*TO DO*:
Only one stretch of the data below should be repeated: the lines from the line containing "right knee: (97, 416)" through the line containing "left shoulder: (435, 193)", inclusive, exactly as they are.

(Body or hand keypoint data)
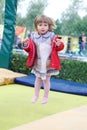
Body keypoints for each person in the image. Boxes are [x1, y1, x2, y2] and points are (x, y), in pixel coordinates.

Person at [23, 15, 64, 104]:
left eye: (45, 25)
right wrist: (26, 44)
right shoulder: (33, 36)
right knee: (38, 79)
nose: (43, 27)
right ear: (36, 26)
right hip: (38, 62)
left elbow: (59, 47)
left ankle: (45, 97)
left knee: (46, 80)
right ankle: (36, 95)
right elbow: (30, 49)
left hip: (49, 62)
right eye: (40, 25)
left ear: (49, 26)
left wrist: (58, 44)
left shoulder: (52, 36)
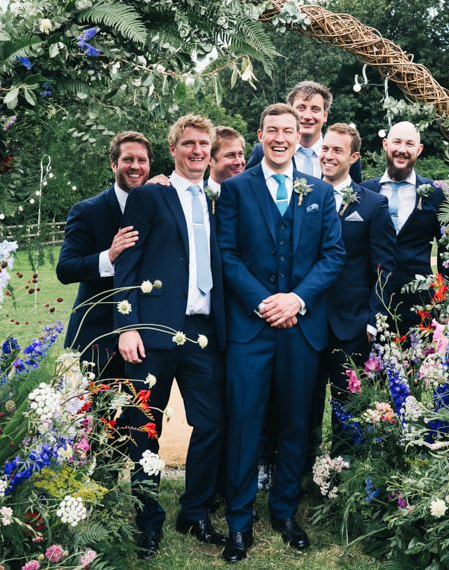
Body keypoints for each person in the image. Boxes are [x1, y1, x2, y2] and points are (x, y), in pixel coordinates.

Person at [217, 103, 345, 562]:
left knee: (295, 423)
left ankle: (285, 511)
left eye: (287, 131)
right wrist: (264, 302)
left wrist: (296, 299)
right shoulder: (234, 189)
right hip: (251, 331)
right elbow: (227, 255)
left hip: (301, 328)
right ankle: (238, 521)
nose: (279, 138)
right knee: (245, 423)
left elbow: (332, 255)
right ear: (260, 134)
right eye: (271, 130)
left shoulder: (319, 191)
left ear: (298, 136)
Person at [114, 114, 227, 559]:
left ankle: (194, 510)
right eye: (188, 144)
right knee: (144, 427)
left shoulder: (218, 199)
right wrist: (128, 324)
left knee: (213, 421)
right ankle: (147, 519)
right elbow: (127, 264)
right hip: (153, 333)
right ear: (174, 149)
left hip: (202, 331)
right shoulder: (149, 197)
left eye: (204, 144)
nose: (197, 151)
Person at [313, 123, 396, 454]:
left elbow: (384, 269)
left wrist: (373, 319)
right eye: (326, 149)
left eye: (337, 150)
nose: (329, 156)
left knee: (349, 405)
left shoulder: (373, 204)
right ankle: (305, 474)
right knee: (302, 403)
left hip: (352, 322)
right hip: (306, 319)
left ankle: (343, 474)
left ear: (354, 156)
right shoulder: (300, 194)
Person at [57, 131, 152, 379]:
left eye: (142, 160)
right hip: (98, 338)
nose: (135, 166)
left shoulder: (159, 207)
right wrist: (108, 256)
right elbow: (65, 269)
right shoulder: (87, 211)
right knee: (97, 416)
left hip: (147, 338)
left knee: (142, 416)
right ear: (113, 165)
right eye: (128, 160)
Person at [362, 121, 444, 331]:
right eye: (396, 142)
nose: (402, 150)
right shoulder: (364, 192)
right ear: (385, 144)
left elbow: (447, 254)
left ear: (419, 149)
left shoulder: (435, 193)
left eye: (409, 144)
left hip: (420, 304)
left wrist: (446, 300)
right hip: (370, 300)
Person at [246, 81, 362, 183]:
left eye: (315, 109)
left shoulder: (346, 155)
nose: (307, 116)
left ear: (325, 115)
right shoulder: (262, 152)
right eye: (301, 108)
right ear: (290, 112)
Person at [208, 126, 246, 192]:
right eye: (230, 155)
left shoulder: (255, 192)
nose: (238, 162)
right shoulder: (198, 196)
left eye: (240, 154)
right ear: (210, 160)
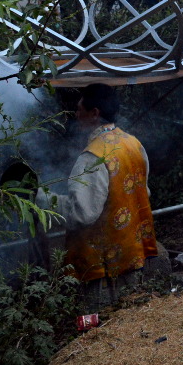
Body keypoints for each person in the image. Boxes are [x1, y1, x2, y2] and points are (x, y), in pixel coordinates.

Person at [39, 84, 158, 299]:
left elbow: (82, 214)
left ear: (94, 113)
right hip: (131, 249)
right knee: (130, 311)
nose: (76, 114)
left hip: (101, 262)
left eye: (79, 109)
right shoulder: (133, 143)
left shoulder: (92, 157)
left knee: (100, 319)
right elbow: (143, 192)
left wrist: (40, 198)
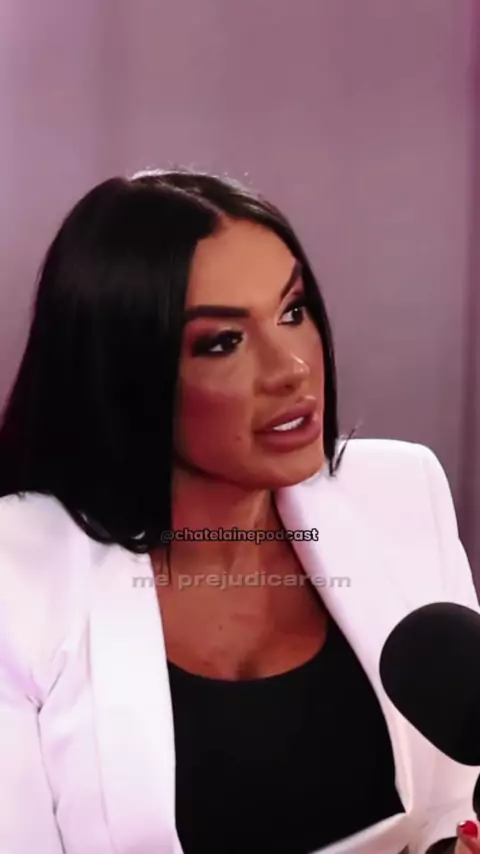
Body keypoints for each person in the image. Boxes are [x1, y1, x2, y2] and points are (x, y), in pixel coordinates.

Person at [0, 167, 478, 854]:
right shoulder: (17, 577)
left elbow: (454, 803)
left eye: (293, 311)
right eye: (223, 341)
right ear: (126, 371)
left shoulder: (401, 493)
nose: (292, 369)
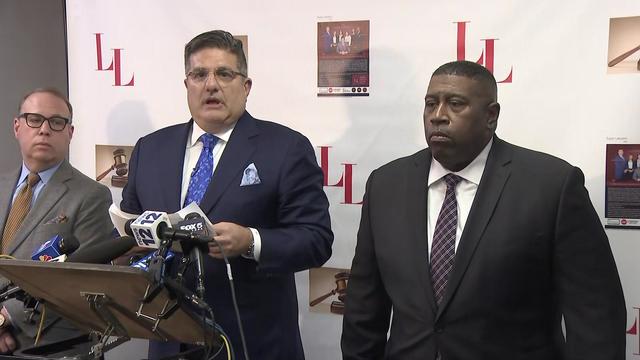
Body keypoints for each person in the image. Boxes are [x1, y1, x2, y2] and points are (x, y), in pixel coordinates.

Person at [341, 60, 625, 360]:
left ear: (491, 116)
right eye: (430, 103)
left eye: (455, 104)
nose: (438, 116)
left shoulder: (552, 186)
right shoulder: (385, 185)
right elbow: (364, 307)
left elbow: (595, 314)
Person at [120, 30, 333, 360]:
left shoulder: (285, 148)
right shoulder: (150, 149)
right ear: (187, 84)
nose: (211, 84)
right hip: (168, 341)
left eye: (224, 73)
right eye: (199, 74)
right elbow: (129, 229)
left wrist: (251, 241)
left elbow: (316, 240)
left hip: (253, 343)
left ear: (246, 87)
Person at [0, 88, 114, 354]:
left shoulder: (91, 195)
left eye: (56, 122)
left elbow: (79, 279)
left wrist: (6, 319)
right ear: (17, 127)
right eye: (34, 119)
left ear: (70, 133)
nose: (44, 130)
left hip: (50, 345)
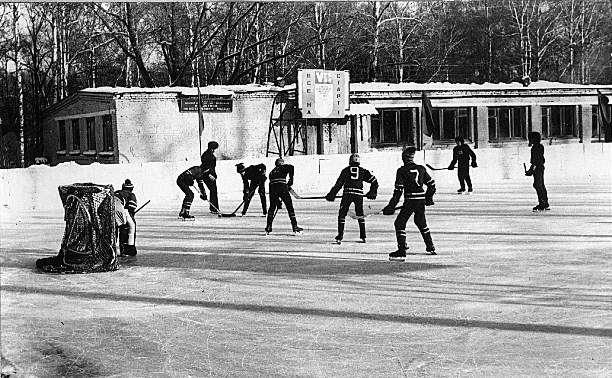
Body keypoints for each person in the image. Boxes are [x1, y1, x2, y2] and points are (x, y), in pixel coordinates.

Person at [383, 146, 437, 260]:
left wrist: (390, 207)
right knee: (421, 222)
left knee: (399, 223)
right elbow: (431, 185)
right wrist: (428, 198)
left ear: (403, 158)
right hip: (420, 201)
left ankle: (401, 249)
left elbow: (398, 191)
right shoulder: (421, 169)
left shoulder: (402, 171)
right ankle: (430, 246)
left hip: (410, 201)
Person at [325, 153, 378, 244]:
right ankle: (363, 235)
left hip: (347, 194)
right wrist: (372, 192)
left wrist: (332, 194)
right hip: (358, 195)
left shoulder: (345, 170)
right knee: (360, 214)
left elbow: (339, 184)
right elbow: (374, 181)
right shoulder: (362, 171)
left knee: (342, 214)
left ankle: (340, 235)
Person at [265, 158, 302, 235]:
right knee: (289, 206)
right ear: (281, 163)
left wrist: (278, 202)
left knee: (272, 207)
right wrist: (291, 179)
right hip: (282, 188)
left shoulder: (271, 172)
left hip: (273, 189)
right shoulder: (283, 167)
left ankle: (268, 226)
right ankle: (294, 226)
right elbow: (291, 167)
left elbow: (272, 184)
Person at [525, 131, 550, 212]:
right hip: (540, 167)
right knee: (540, 185)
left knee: (538, 185)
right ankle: (545, 202)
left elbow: (536, 161)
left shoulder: (535, 148)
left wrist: (531, 170)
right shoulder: (540, 146)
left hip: (537, 168)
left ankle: (542, 203)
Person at [114, 179, 138, 256]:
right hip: (118, 206)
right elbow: (131, 207)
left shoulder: (117, 192)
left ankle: (112, 249)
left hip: (108, 206)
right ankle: (128, 249)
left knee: (114, 228)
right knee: (129, 226)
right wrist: (132, 214)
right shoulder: (131, 195)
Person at [201, 141, 219, 214]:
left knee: (213, 190)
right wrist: (209, 174)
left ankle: (214, 207)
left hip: (211, 175)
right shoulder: (206, 155)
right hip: (208, 175)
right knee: (213, 190)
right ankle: (214, 208)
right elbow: (204, 166)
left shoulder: (209, 154)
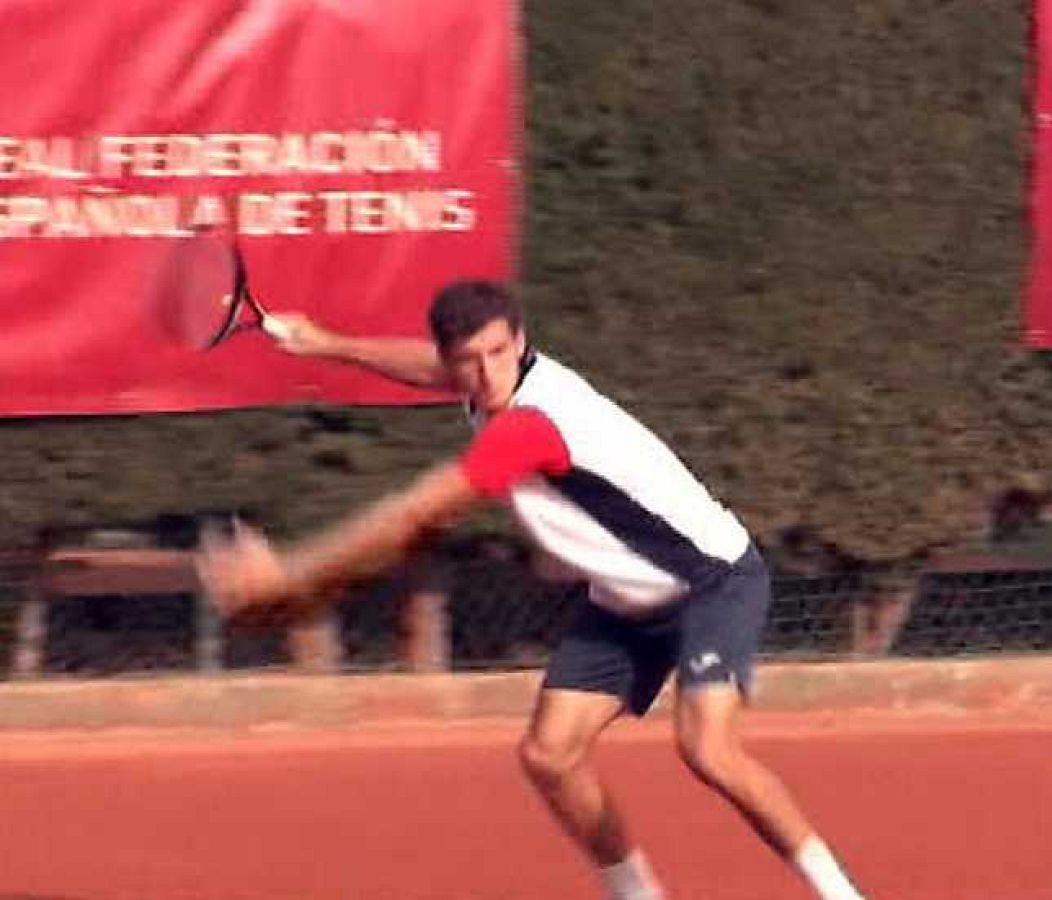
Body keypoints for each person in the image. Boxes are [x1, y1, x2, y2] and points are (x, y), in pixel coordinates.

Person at [196, 280, 867, 900]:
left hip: (711, 580)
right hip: (626, 600)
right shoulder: (486, 379)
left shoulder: (533, 423)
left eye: (498, 353)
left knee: (708, 750)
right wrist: (328, 344)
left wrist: (289, 572)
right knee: (550, 755)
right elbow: (423, 365)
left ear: (519, 341)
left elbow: (413, 512)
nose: (486, 373)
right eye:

*EXERCISE ANSWER*:
right knee: (97, 416)
left hip: (147, 338)
left knee: (142, 416)
right ear: (113, 165)
right eye: (128, 160)
Person at [362, 121, 444, 331]:
right eye: (396, 142)
nose: (402, 150)
right shoulder: (364, 192)
right ear: (385, 144)
left elbow: (447, 254)
left ear: (419, 149)
left shoulder: (435, 193)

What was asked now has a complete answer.